Вильд, а за ним и Гадолин называли профессора Технологического института Ф. Ф. Бейльштейна (1838–1906). Кокшаров, желая найти компромисс, предложил внести в список всех трех кандидатов. Бутлеров не стал возражать против этого предложения, оставляя за собой право изложить перед Академией свое мнение о научных заслугах каждого.

По уставу комиссия должна была представить список кандидатов «с изложением заслуг каждого кандидата порознь и с письменным удостоверением готовности его к принятию предложенного места». Казалось бы, что Бутлерову, как химику, и естественно было писать о научных заслугах химиков. Однако Вильд, а за ним и Гадолин, восстали против этого, а комиссия предпочла при таком положении не делать никакого донесения и в результате подвергнуться, по истечении шести месяцев, закрытию. После этого предоставлялось право ординарным академикам, числом «не ниже трех, преимущественно принадлежащим к тому разряду, в который должен вступить предлагаемый кандидат», предложить кандидатов по своему усмотрению и выбору.

Летом 1880 года шестимесячный срок истек, и в октябре Бутлеров, Чебышев, Кокшаров и Овсянников представили кандидатуру Менделеева. В представленном заявлении четырех академиков первенство Менделеева перед другими русскими химиками убедительно доказывалось значением его трудов и многочисленными отзывами европейских химиков о его ученых трудах.

Баллотировка, произведенная в заседании физико-математического отделения 11 ноября 1880 года, дала отрицательный результат: большинство отделения не признало заслуг Менделеева. Все это свидетельствовало о том, что дело заключалось совсем не в научных заслугах кандидата.
----------
ЗАДАНИЕ:
Ответьте по тексту об избрании Менделеева в Академию:
(a) Кого из кандидатов называли Вильд и Гадолин?
(b) Кто в октябре представил кандидатуру Менделеева?
(c) Когда прошла баллотировка в физико-математическом отделении и каким был ее результат?

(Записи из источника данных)
----------
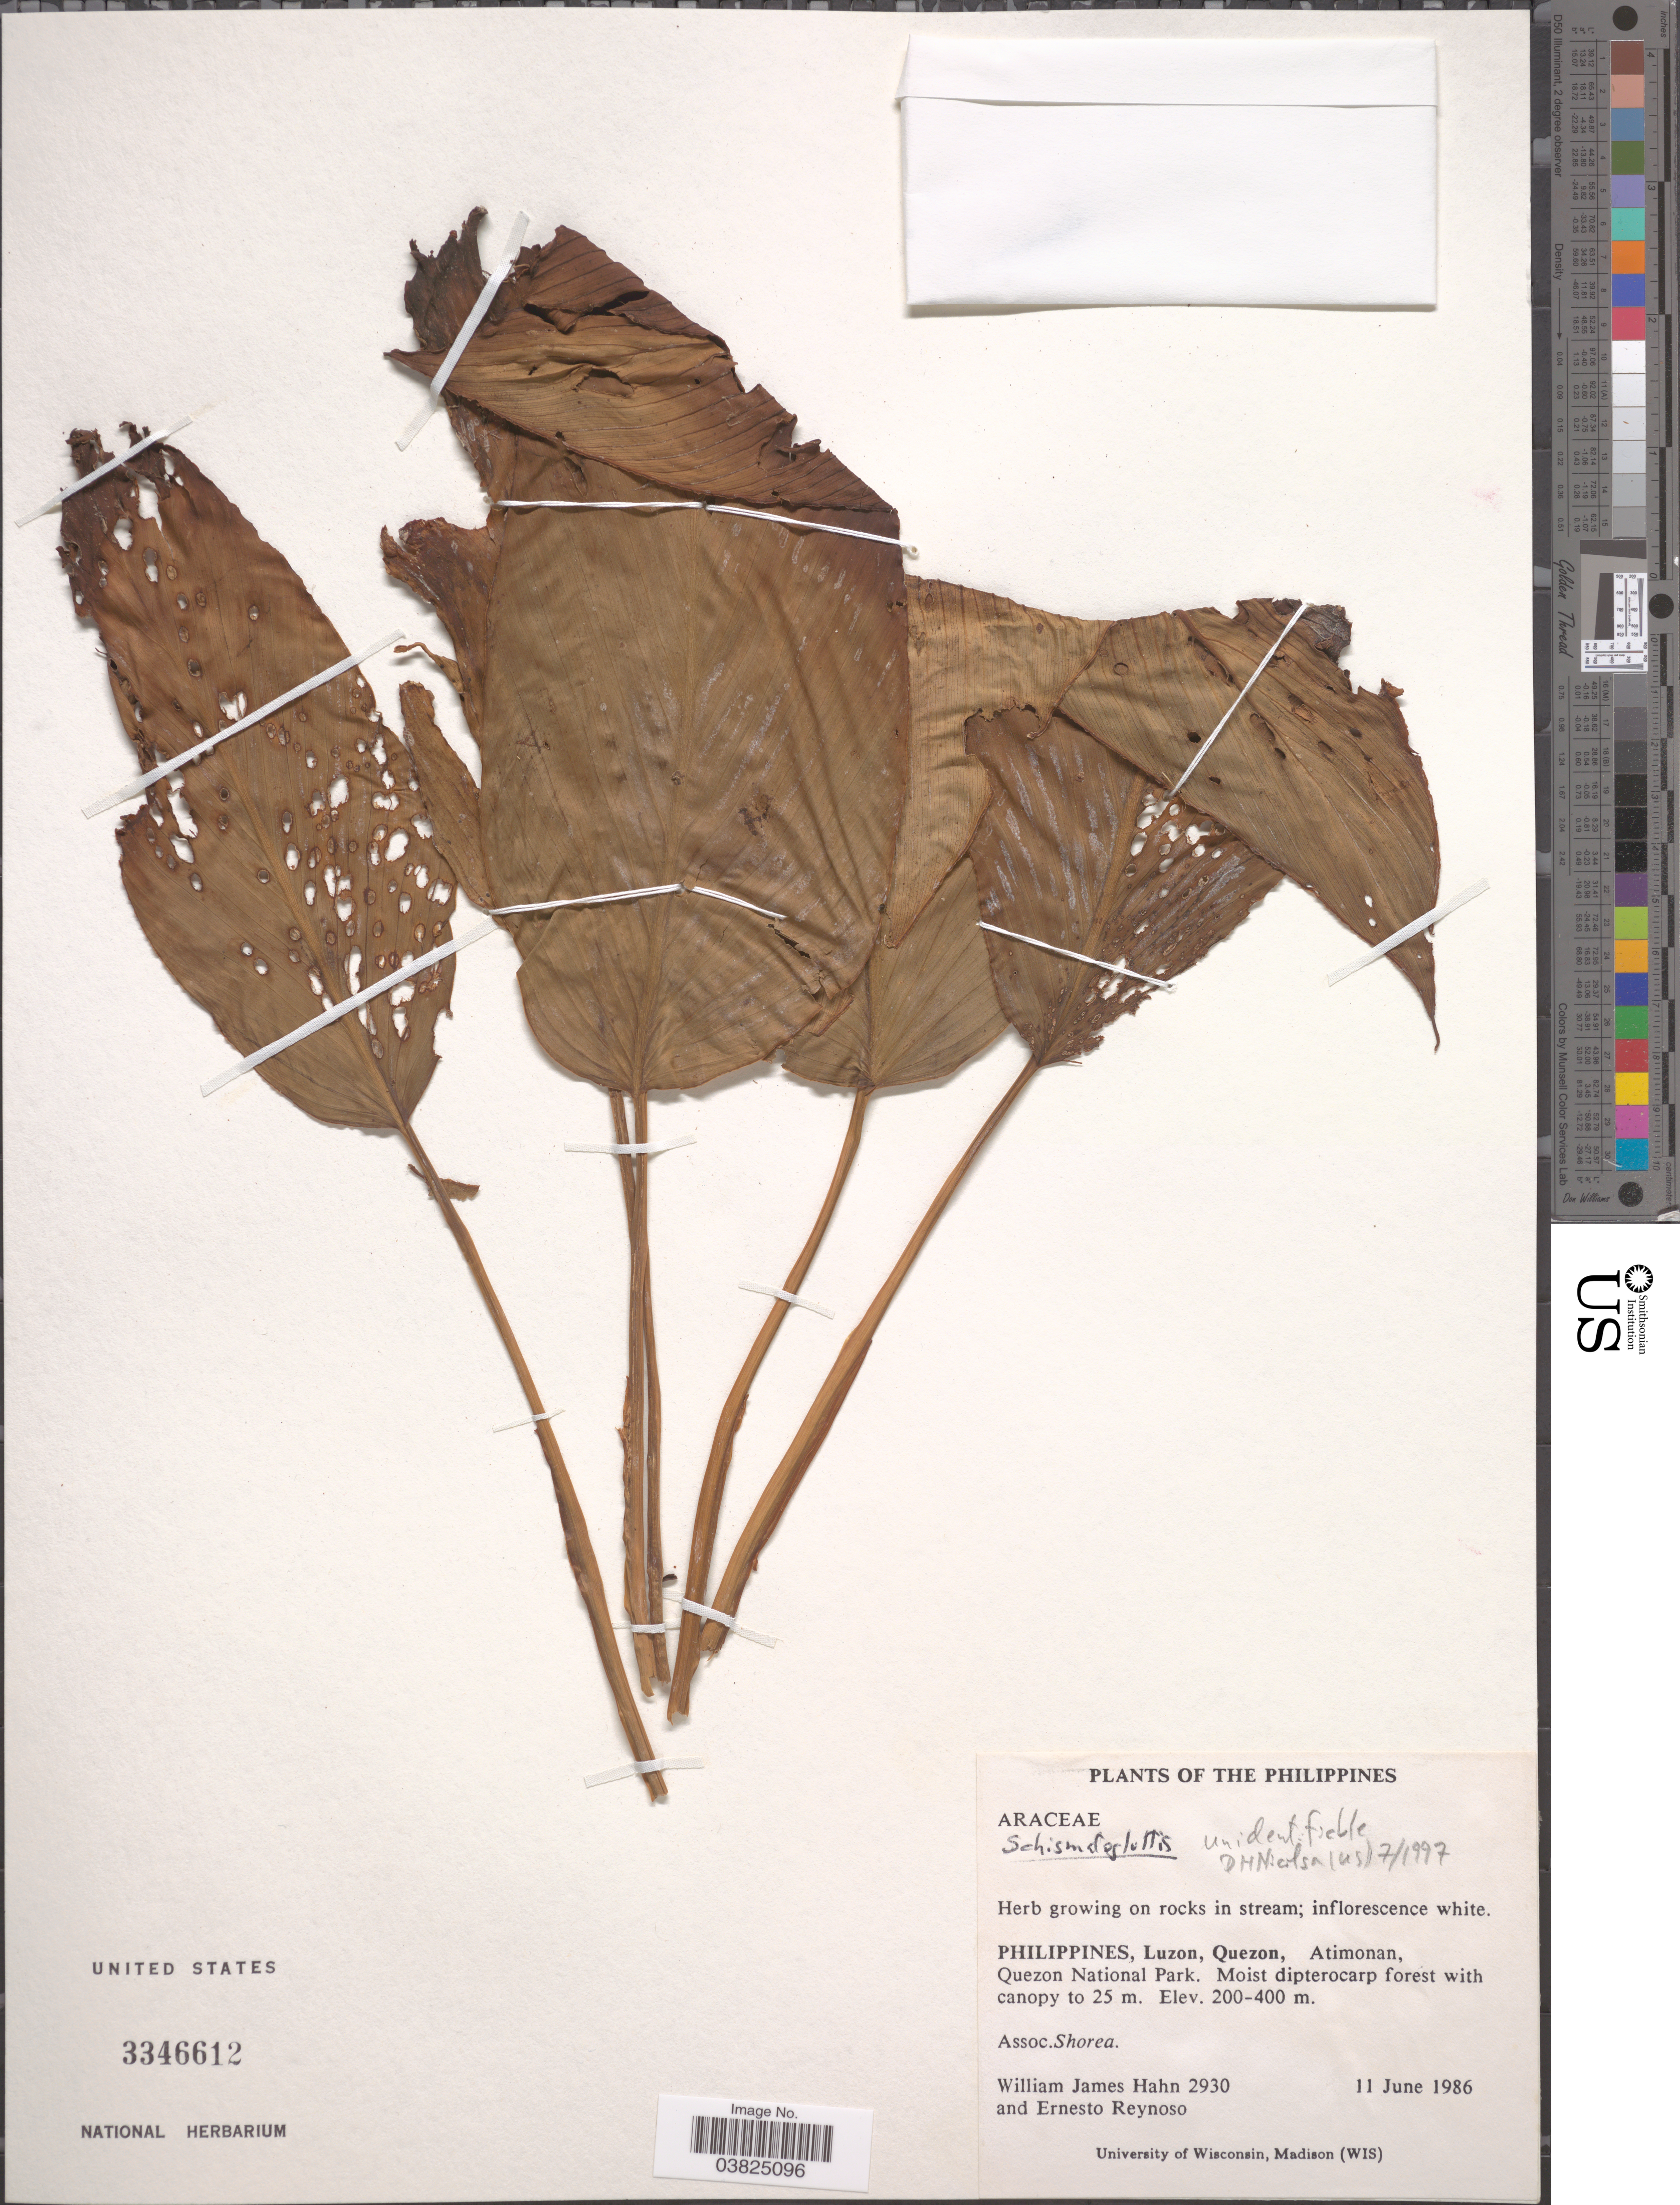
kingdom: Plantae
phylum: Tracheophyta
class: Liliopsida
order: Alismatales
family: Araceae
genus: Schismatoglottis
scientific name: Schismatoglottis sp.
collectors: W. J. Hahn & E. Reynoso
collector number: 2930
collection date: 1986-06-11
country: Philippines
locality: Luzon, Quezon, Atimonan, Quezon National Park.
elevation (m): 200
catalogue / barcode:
----------
РЕШЕНИЕ ЗАДАНИЯ:
(a) Профессора Технологического института Ф. Ф. Бейльштейна (1838–1906).
(b) Бутлеров, Чебышев, Кокшаров и Овсянников.
(c) 11 ноября 1880 года. Результат был отрицательным: большинство отделения не признало заслуг Менделеева.